• [Work required]
From the entries that follow, reproduce exactly and only the lines from the line with "## User Stories" to the line with "button -> double", endpoints included.

[Exercise data Boundary: Start]

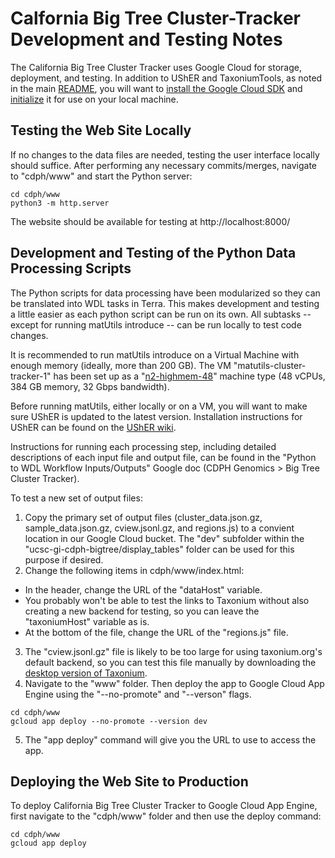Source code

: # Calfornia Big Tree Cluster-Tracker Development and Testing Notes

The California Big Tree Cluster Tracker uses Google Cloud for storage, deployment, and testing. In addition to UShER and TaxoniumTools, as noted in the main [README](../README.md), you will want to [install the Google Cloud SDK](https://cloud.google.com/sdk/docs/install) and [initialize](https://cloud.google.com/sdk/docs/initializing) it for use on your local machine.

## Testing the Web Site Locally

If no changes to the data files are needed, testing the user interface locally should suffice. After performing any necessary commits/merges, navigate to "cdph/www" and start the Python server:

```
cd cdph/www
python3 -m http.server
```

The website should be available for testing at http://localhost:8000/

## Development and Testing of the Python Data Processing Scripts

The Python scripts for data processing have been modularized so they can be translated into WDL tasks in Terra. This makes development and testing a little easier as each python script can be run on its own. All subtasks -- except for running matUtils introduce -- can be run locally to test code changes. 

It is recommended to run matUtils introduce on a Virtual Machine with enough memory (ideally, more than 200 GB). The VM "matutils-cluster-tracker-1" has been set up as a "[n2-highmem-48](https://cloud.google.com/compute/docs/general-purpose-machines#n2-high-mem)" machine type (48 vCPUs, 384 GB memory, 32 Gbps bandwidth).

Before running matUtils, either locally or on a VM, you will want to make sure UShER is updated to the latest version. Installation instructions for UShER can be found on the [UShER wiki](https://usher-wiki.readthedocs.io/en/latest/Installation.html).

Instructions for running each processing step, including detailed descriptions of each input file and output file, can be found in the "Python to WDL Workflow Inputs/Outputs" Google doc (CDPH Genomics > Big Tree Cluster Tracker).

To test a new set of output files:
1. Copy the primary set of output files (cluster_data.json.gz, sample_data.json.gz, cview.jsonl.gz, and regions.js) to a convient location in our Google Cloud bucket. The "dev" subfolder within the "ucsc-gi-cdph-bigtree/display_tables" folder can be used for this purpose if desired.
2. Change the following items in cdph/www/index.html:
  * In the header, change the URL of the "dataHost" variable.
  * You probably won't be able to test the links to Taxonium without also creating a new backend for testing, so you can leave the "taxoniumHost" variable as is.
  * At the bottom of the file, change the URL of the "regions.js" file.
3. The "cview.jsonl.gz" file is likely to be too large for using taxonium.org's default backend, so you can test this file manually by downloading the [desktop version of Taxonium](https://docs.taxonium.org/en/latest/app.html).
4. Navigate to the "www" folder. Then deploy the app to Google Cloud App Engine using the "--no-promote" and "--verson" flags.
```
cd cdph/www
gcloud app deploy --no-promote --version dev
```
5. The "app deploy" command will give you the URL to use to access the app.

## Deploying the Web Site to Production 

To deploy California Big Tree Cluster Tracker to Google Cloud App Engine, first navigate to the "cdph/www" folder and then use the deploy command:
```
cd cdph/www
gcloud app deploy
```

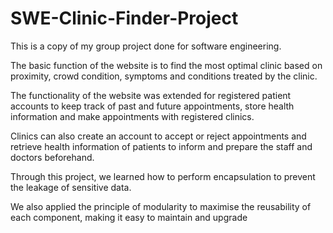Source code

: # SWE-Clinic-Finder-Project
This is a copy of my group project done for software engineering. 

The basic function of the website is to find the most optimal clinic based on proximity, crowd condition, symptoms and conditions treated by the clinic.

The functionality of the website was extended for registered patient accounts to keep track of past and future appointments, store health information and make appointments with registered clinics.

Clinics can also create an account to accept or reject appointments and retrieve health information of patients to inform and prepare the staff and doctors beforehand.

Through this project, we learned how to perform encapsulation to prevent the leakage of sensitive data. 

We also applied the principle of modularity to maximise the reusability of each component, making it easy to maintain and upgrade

[Exercise data Boundary: End]
[Exercise data Boundary: Start]

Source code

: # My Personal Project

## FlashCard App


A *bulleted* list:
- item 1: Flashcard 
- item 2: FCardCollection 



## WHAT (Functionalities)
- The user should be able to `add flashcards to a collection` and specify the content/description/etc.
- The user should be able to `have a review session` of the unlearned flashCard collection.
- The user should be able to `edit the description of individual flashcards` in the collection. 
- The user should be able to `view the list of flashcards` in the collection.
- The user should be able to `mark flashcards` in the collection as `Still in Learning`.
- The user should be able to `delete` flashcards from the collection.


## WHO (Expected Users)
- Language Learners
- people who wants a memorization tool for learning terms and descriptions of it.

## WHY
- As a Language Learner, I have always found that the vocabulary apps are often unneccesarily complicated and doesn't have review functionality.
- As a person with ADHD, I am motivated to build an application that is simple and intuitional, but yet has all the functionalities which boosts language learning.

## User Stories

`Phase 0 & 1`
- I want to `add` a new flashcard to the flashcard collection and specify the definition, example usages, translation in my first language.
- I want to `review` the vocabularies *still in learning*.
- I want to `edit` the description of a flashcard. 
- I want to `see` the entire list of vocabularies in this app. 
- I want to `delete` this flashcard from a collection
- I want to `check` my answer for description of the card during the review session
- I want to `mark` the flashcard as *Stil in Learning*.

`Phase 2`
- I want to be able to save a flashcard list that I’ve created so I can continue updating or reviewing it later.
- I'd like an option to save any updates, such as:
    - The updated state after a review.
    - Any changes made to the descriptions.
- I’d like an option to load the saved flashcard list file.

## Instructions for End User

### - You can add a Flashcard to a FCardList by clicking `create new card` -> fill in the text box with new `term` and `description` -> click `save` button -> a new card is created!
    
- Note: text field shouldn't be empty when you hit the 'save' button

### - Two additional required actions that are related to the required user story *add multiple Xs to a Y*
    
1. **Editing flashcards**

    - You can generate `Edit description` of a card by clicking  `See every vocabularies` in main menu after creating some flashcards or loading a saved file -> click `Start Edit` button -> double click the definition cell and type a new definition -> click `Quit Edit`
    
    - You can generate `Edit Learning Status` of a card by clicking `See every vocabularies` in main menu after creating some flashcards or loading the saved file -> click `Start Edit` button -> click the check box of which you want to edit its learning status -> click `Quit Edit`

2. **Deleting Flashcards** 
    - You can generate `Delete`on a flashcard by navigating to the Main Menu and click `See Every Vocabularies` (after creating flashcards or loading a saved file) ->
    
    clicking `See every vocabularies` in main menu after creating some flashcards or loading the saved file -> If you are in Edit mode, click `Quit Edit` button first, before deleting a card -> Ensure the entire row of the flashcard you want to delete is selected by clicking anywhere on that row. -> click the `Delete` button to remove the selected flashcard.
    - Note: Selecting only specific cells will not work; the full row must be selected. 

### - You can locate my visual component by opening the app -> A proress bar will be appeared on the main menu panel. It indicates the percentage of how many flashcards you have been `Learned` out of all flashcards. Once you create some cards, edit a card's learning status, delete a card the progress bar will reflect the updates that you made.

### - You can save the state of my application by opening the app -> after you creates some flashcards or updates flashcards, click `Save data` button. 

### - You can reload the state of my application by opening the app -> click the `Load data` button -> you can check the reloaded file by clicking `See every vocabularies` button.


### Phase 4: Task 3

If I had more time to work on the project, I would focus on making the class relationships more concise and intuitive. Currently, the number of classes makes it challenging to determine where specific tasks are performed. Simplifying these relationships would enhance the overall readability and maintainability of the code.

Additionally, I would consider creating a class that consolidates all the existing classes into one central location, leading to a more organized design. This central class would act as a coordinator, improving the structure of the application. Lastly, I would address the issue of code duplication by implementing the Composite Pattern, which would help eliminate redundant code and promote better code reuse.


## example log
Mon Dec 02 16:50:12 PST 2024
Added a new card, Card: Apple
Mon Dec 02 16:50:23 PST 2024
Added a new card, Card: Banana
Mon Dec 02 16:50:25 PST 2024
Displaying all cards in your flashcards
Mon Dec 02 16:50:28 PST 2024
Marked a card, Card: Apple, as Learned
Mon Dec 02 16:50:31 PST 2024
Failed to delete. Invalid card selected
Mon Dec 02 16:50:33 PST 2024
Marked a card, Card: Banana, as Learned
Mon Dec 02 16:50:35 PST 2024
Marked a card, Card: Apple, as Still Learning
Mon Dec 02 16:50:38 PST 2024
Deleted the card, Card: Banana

[Exercise data Boundary: End]

• [Answer below]
## User Stories

`Phase 0 & 1`
- I want to `add` a new flashcard to the flashcard collection and specify the definition, example usages, translation in my first language.
- I want to `review` the vocabularies *still in learning*.
- I want to `edit` the description of a flashcard. 
- I want to `see` the entire list of vocabularies in this app. 
- I want to `delete` this flashcard from a collection
- I want to `check` my answer for description of the card during the review session
- I want to `mark` the flashcard as *Stil in Learning*.

`Phase 2`
- I want to be able to save a flashcard list that I’ve created so I can continue updating or reviewing it later.
- I'd like an option to save any updates, such as:
    - The updated state after a review.
    - Any changes made to the descriptions.
- I’d like an option to load the saved flashcard list file.

## Instructions for End User

### - You can add a Flashcard to a FCardList by clicking `create new card` -> fill in the text box with new `term` and `description` -> click `save` button -> a new card is created!
    
- Note: text field shouldn't be empty when you hit the 'save' button

### - Two additional required actions that are related to the required user story *add multiple Xs to a Y*
    
1. **Editing flashcards**

    - You can generate `Edit description` of a card by clicking  `See every vocabularies` in main menu after creating some flashcards or loading a saved file -> click `Start Edit` button -> double click the definition cell and type a new definition -> click `Quit Edit`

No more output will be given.